### Task description
Could you return, word for word, the lines of the items that start with the line containing "Siemens Xcelerator products, including" and run through the line containing "siding (I think", leaving the pictures out of your answer?

____ Material provided

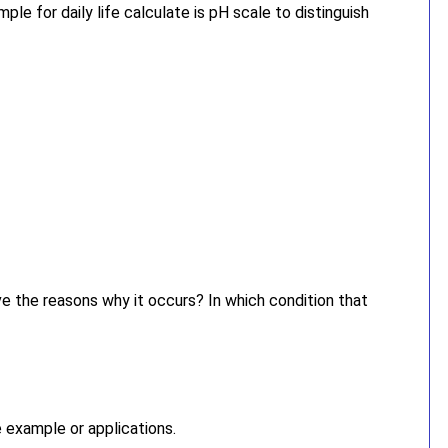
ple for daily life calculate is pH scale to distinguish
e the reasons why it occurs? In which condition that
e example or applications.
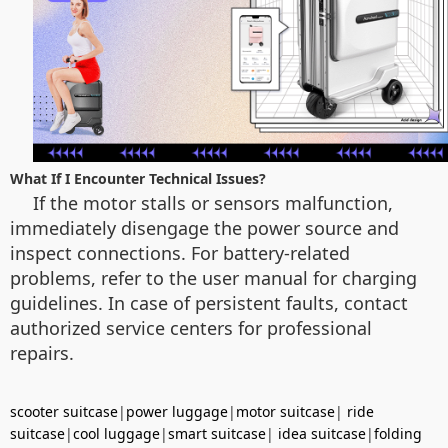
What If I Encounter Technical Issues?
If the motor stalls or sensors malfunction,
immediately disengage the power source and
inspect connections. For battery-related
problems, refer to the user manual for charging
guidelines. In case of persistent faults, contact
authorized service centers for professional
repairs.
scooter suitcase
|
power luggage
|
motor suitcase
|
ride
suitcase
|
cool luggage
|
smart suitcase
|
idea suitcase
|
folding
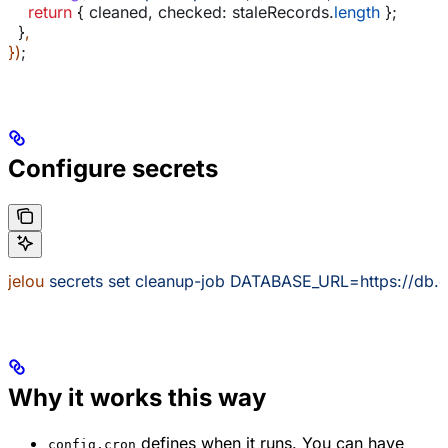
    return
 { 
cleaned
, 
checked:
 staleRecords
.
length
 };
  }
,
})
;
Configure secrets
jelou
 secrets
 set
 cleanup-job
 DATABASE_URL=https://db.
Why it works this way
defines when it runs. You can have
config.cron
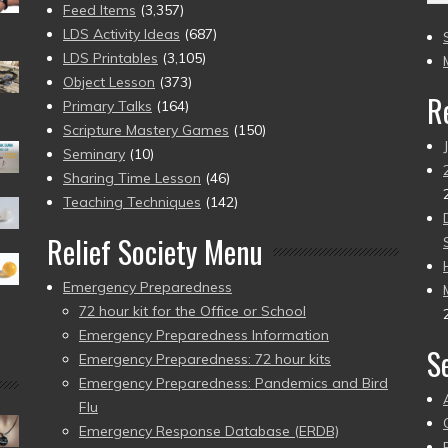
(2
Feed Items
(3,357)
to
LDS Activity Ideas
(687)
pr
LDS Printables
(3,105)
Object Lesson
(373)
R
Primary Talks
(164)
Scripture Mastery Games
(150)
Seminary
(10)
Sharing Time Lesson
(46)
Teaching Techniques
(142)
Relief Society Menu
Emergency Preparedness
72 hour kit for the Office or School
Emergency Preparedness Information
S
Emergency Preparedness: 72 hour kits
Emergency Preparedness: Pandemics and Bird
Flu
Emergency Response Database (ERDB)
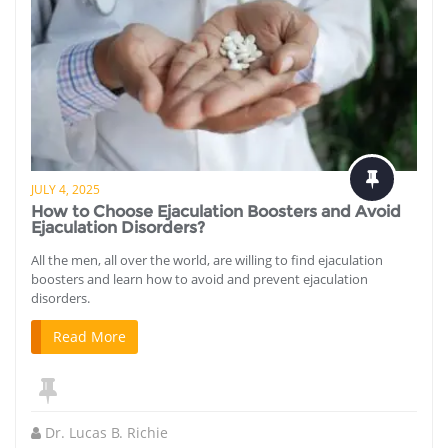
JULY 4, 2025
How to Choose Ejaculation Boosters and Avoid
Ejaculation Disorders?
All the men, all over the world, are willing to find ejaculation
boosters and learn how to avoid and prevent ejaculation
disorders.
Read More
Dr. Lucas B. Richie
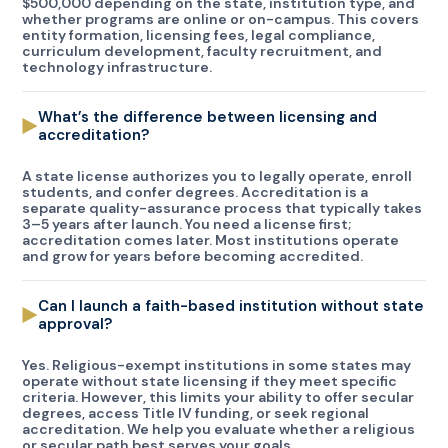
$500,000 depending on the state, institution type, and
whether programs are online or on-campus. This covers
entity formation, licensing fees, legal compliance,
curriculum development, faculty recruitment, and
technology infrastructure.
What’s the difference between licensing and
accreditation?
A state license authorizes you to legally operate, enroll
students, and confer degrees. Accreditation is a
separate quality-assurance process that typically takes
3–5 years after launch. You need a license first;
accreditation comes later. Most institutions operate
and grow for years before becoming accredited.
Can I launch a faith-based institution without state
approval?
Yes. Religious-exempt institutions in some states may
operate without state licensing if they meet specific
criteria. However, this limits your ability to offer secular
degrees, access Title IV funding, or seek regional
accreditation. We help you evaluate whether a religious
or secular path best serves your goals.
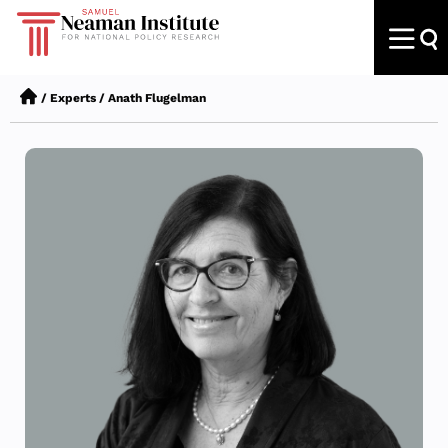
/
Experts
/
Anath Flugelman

________
____ Material provided

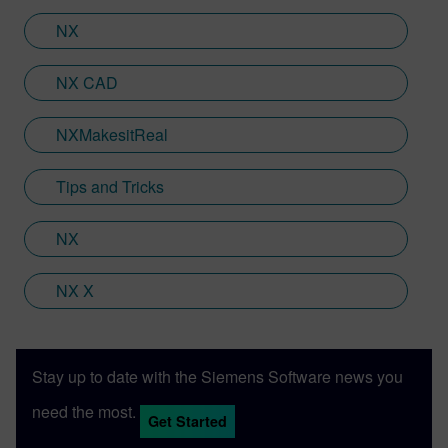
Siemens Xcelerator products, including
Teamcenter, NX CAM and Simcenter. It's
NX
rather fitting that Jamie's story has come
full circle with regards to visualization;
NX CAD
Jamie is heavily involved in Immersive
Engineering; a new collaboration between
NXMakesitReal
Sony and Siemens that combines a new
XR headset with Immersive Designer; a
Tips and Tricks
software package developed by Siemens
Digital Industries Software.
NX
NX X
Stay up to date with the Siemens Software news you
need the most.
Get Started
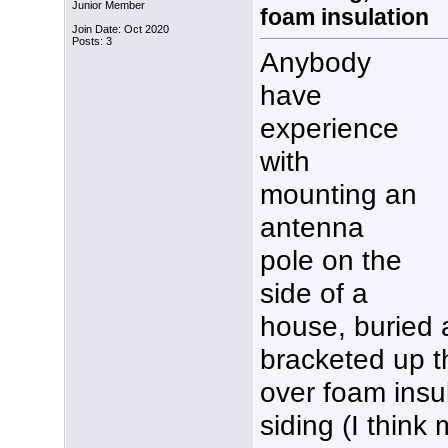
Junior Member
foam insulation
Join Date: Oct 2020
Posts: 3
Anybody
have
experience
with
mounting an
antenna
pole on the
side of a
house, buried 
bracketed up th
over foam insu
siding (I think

________

### Response to this task
Siemens Xcelerator products, including
Teamcenter, NX CAM and Simcenter. It's
NX
rather fitting that Jamie's story has come
full circle with regards to visualization;
NX CAD
Jamie is heavily involved in Immersive
Engineering; a new collaboration between
NXMakesitReal
Sony and Siemens that combines a new
XR headset with Immersive Designer; a
Tips and Tricks
software package developed by Siemens
Digital Industries Software.
NX
NX X
Stay up to date with the Siemens Software news you
need the most.
Get Started
Junior Member
foam insulation
Join Date: Oct 2020
Posts: 3
Anybody
have
experience
with
mounting an
antenna
pole on the
side of a
house, buried 
bracketed up th
over foam insu
siding (I think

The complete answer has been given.